The book notes that at present, more people are enslaved than there has been at any other time in human history; that the number of children enslaved in the world right now exceeds the entire child populations of Australia, New Zealand, Scotland and Wales combined. Slavery is reportedly the fastest growing criminal industry in the world, generating more than $150 billion annually. It is estimated that 151.6 million are in child labour and that there are a further 10 million children in slavery, trafficking, debt bondage and other forms of forced labour, forced recruitment for armed conflict, prostitution, pornography and other illicit activities.

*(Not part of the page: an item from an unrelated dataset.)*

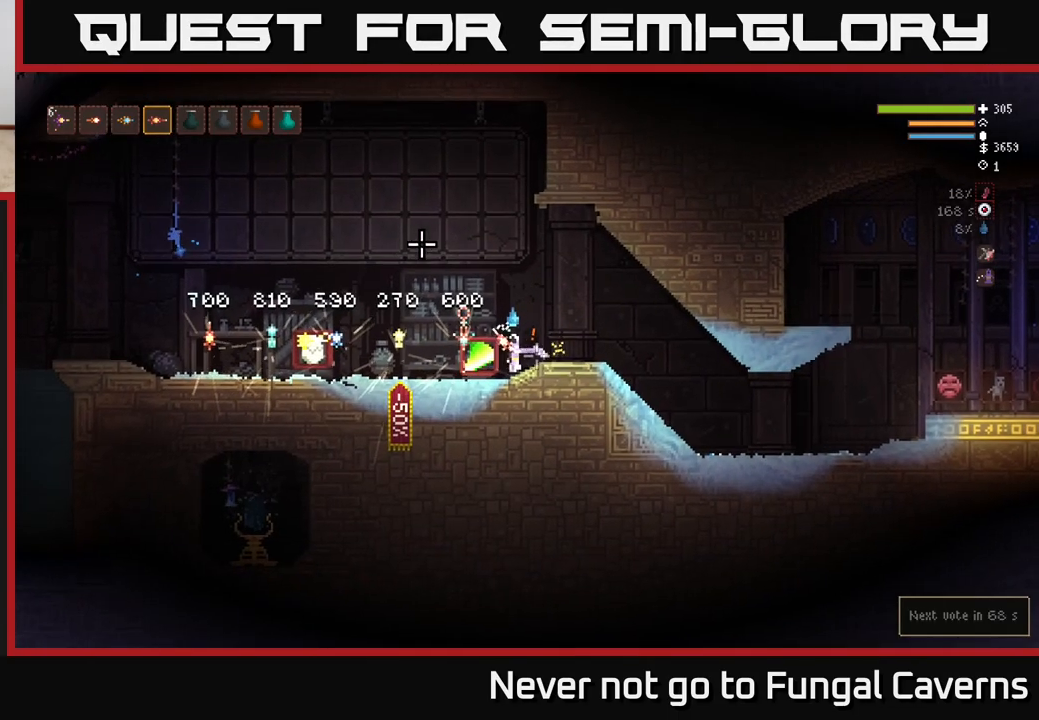
{"buttons": [], "left_stick": "center", "right_stick": "center", "events": [[83, "left_stick", "center"], [233, "A", "down"], [333, "A", "up"]]}
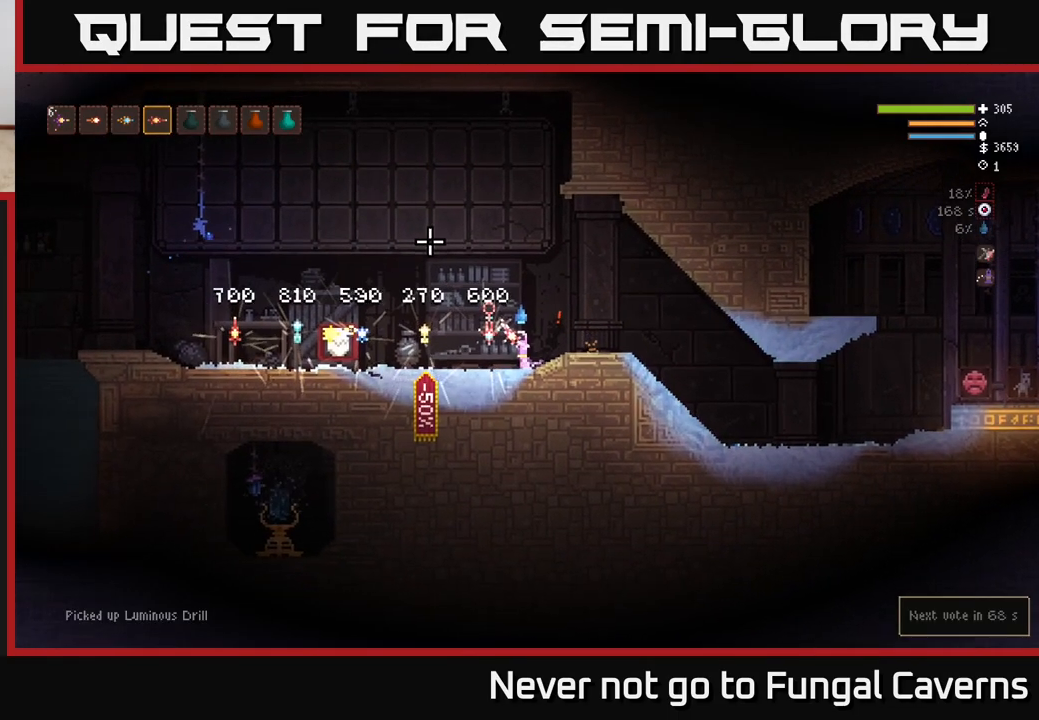
{"buttons": [], "left_stick": "center", "right_stick": "center", "events": [[67, "SELECT", "down"], [183, "SELECT", "up"]]}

There are many shocking stories of child slavery around the world, from the estimated 40,000 children forced to work in Congolese cobalt mines, to situations similar to the one presented in the book where children kidnapped from Vietnam are forced to work in cannabis farms right in the heart of London. Sadly, a lot of trafficked children are often forced to work in seemingly innocuous locations away from the public’s eyes, such as restaurants, nail salons and farms.

The presentation of real life facts are a sobering addition to Fraillon’s book, and while her work is fiction there is an intention to provoke a conversation about a very real problem.

The vivid portrait she paints of her child characters makes it almost feel like you are hearing the written testimonies of survivors.

With this said, Fraillon’s book is never preachy or designed purely to shine a spotlight on slavery, it is first and foremost, a character study of freedom lost and rediscovered, of the unshakeable bonds of friendship that could only exist among children of these ages, and of the need for hope in the face of unimaginable horrors. The vivid portrait she paints of her child characters makes it almost feel like you are hearing the written testimonies of survivors.

The Ones That Disappeared is ultimately an uplifting read, filled with vivid characters whose voices often remain silent; it’s a quiet, emotionally devastating work unlikely to go unnoticed in the literary world.